The repayment rules could stand to be be specified more precisely, since they make a huge difference to the fiscal consequences of the plan, but even so this is a shaky idea.
The moral hazard problem is lessened, but a period of high inflation and low real returns would be a disaster for workers. Note that real returns can easily be negative in such a period. And even without that there will still be those who end up with large net losses.
There is a basic problem here. Someone should explain to Bush that borrowing money to invest in the stock market is a risky proposition. And so is lending for that purpose without very strict controls.
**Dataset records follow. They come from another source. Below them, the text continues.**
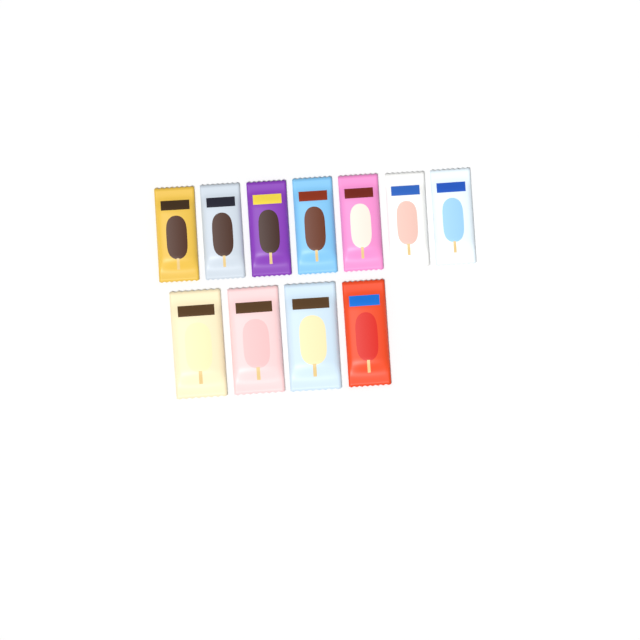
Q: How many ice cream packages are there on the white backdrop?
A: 11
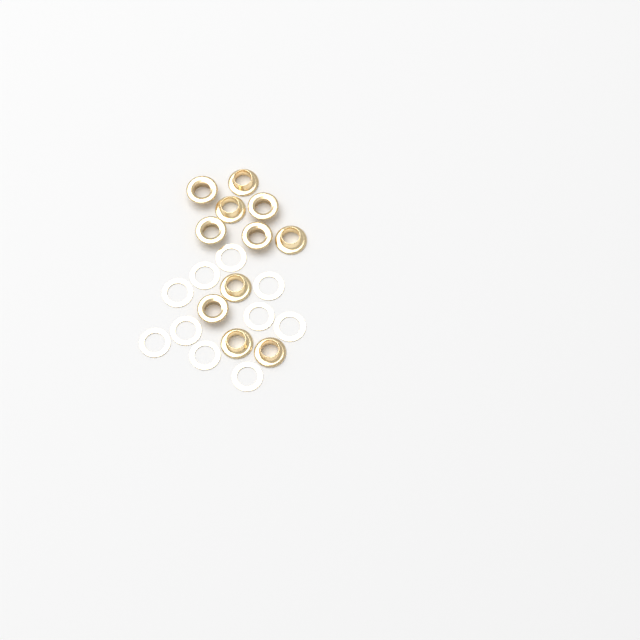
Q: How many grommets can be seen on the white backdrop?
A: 11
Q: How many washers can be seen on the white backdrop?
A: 10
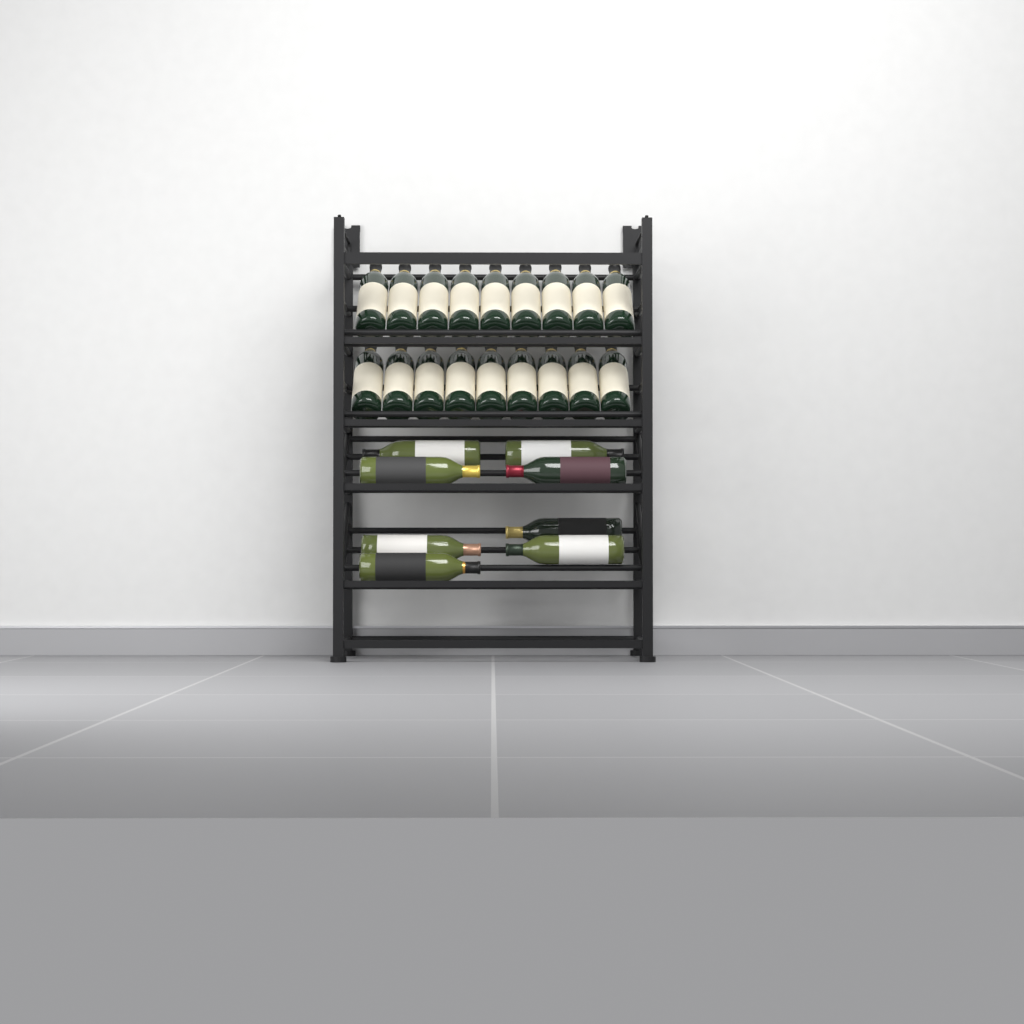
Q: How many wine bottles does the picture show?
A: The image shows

Under normal circumstances an investor is allowed to borrow only 50% of the value of stocks purchased, and if the stock price drops the difference must be made up very quickly. Here we are allowing the borrowing of 100%, and letting the loan run for decades. It is not hard to imagine circumstances in which many retirees, even a majority of the members of a cohort of retirees, have private accounts that are nowhere near the value of their debt. Then what?
Posted by: Bernard Yomtov | February 03, 2005 at 11:24 PM
Well, one thing I can say, we win this round of the soundbite battle--and Stephen Moore has changed his tune:
"A sense of ownership". That is lovely. Could we also get our tax refunds in the form of giant novelty checks, to have a sense of victory? Or maybe just drop the whole thing, to get rid of my distinct sense that I'm about to get screwed, again?
If I were a libertarian or even a traditional conservative--and I am not, so take this with a grain of salt--I would be wary of plutocrats bearing gifts. I would be especially wary if these plutocrats had a track record of horrendous fiscal mismanagement, and a track record of selling their plans very, very deceptively, and an overall economic policy record for which the simplest explanation is "They're writing these plans for their contributors." Even if their plans were, in your view, no worse than the Democrats' version of big government, they could have added disadvantages like high interest rates and completely discrediting the idea of privatization.
Posted by: Katherine | February 04, 2005 at 03:29 AM
Could we also get our tax refunds in the form of giant novelty checks
Sorry, I gotta ask. How do they cash those things? Does Tiger Woods or Venus or Serena Williams have to sign the back? Can they use a regular pen or to they need some super fat one?
To try and present at least something interesting (along the lines of 'you think your back is bad...') here is a pdf discussing the problems of the Japanese pension (equivalent of the SS system). This pdf estimates that by 2025, there will be only 2 active workers for every one retiree, so when I see Bush talking about the crisis in Social Security, I laugh.
Posted by: liberal japonicus | February 04, 2005 at 04:06 AM
LJ,
It used to be the case that you could write a check on anything. Remember counter checks?
In fact, I vaguely remember a TV show where they gave people checks written on things like watermelons and watched as they tried to get them cashed.
Posted by: Bernard Yomtov | February 04, 2005 at 10:01 AM
Katherine, here's a brief look at what a few libertarians think of it. Which is to say, not much.
Posted by: Phil | February 04, 2005 at 10:22 AM
Still trying to figure this thing out. Based on a report from CBPP it looks like the loan payback will be in the form of a reduction in the monthly benefit calculated to pay back the loan over one's life expectancy. According to their example the breakeven point is an accumulation of $152,000 in the private account, which would be paid back as a $10943 annual benefit reduction. That raises further problems.